To clarify further, our state code is vague and simply states that the LPN provides care under the supervision of the RN, MD, etc.
The hospital policy is just as vague as to LPN and RN scope of practice, so it's up to individual units to devise policies. Thanks in advance for everyone's help. MMB
The majourity of the LPN's are new to nursing and are dealing with adjusting to caring for stable patients...they still need experience and education to move away from simply "performing tasks" to understanding why they do what they do and be able to analyse the whole situation. This is not limited to the LPNs however, as we have a small senior staff and a great deal of new grads, mainly RNs with the same issues. I am awaiting a response from the BON...but as I've said previously, I don't hold out much hope since this particular state dislikes regulations and the BON in the past shifts the issues to the institution. MMB
Brownms46
2,394 Posts
First Thank You for a well written, and well thoughtout presentation, on your unit's dilemma with this situation. I can understand your concern, and the frustration you're feeling. I agree that it might be a good idea to bring in the MDs in on this. I also think that maybe the policy could be worded to hold each LPN who takes and succeeds at passing the competencies, acountable for the performance of the skills they have supposedly acquired.
I have read Nurse Practice Acts, which state, that the LPN is responsible for the skills they have acquired, and have documented compentencies. and will be held accountable for the preformance of said skills. To me it would seem to be the same as holding them accountable for any med, and or care they would give.
But then again, you're correct in saying the RN could be called into account, for not properly supervising the LPN for the care she has delegated. This is really a no win situation in many respects. Plus you must worry about the one time an LPN who normally preforms well, makes a mistake, or just is careless in the preformance of the skills delegated.
What I'm wondering is, have you contacted your board of nursing for guidance on this problem??? I think that is where I would go, as they have the resources, and the ability to give the best information, and or direction on the development of such policies. I mean isn't that one of their functions???
How do the LPNs feel about taking on these new requirements being added to them????

Before-and-after coordinate lines:
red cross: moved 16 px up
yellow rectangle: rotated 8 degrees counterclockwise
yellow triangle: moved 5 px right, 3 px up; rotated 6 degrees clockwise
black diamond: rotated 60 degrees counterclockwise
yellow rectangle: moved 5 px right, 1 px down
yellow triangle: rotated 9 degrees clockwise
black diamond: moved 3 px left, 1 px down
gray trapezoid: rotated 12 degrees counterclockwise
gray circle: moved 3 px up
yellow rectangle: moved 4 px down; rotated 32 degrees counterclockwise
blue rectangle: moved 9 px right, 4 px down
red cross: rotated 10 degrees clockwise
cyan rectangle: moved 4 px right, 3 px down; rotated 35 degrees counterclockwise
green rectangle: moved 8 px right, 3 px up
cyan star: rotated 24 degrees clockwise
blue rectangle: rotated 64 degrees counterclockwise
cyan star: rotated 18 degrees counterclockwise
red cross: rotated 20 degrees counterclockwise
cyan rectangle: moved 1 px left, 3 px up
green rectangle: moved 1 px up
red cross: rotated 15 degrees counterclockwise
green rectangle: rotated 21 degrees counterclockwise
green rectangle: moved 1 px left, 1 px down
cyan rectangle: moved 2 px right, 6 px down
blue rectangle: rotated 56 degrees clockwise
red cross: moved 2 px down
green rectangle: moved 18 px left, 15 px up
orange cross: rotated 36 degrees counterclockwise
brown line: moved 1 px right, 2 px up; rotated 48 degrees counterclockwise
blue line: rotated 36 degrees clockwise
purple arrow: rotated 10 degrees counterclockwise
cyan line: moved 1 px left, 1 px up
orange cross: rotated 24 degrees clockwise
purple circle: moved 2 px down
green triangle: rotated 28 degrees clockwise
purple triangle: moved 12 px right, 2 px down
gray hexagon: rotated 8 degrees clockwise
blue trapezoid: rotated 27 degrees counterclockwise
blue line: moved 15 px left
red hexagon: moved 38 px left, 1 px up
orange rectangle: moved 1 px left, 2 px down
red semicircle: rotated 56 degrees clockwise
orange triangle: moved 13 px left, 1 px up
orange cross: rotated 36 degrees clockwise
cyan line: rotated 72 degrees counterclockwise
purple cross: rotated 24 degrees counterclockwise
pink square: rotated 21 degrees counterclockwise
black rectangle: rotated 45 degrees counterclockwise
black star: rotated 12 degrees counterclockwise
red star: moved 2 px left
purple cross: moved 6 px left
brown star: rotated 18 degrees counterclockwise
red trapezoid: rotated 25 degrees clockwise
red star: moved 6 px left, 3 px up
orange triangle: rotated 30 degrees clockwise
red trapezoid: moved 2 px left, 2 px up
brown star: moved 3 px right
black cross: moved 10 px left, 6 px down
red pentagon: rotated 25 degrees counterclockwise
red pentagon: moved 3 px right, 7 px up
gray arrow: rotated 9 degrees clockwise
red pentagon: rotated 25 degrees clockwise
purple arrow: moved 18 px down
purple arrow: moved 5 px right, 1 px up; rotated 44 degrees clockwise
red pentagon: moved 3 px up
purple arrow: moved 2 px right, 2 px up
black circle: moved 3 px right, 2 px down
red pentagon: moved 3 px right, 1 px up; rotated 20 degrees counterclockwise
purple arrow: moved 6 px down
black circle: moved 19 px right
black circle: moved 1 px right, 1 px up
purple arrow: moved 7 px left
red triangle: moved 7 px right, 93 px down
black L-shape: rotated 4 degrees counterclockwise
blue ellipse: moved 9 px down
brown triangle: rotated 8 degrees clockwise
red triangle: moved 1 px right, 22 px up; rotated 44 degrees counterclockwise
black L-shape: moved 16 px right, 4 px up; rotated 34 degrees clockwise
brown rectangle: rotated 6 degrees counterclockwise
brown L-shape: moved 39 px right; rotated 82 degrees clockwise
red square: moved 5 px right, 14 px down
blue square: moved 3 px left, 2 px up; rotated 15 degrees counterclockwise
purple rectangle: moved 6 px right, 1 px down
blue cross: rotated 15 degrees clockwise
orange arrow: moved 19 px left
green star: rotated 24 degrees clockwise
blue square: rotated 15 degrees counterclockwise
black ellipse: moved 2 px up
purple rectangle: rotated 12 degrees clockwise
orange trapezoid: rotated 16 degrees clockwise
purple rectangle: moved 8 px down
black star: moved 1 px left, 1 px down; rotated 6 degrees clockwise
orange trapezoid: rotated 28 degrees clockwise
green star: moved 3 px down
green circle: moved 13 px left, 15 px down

Activity list
a – From the LPN forum excerpt, copy the passage starting with "But then again, you're" and going on through "the skills delegated.".
b – Answer these questions using the LPN forum excerpt:
(i) According to the state code, under whose supervision does the LPN provide care?
(ii) How many posts are shown for Brownms46?
(iii) Whom does the reply say it might be a good idea to bring in on this?

Answer set
a –
But then again, you're correct in saying the RN could be called into account, for not properly supervising the LPN for the care she has delegated. This is really a no win situation in many respects. Plus you must worry about the one time an LPN who normally preforms well, makes a mistake, or just is careless in the preformance of the skills delegated.

b –
(i) The RN, MD, etc.
(ii) 2,394
(iii) The MDs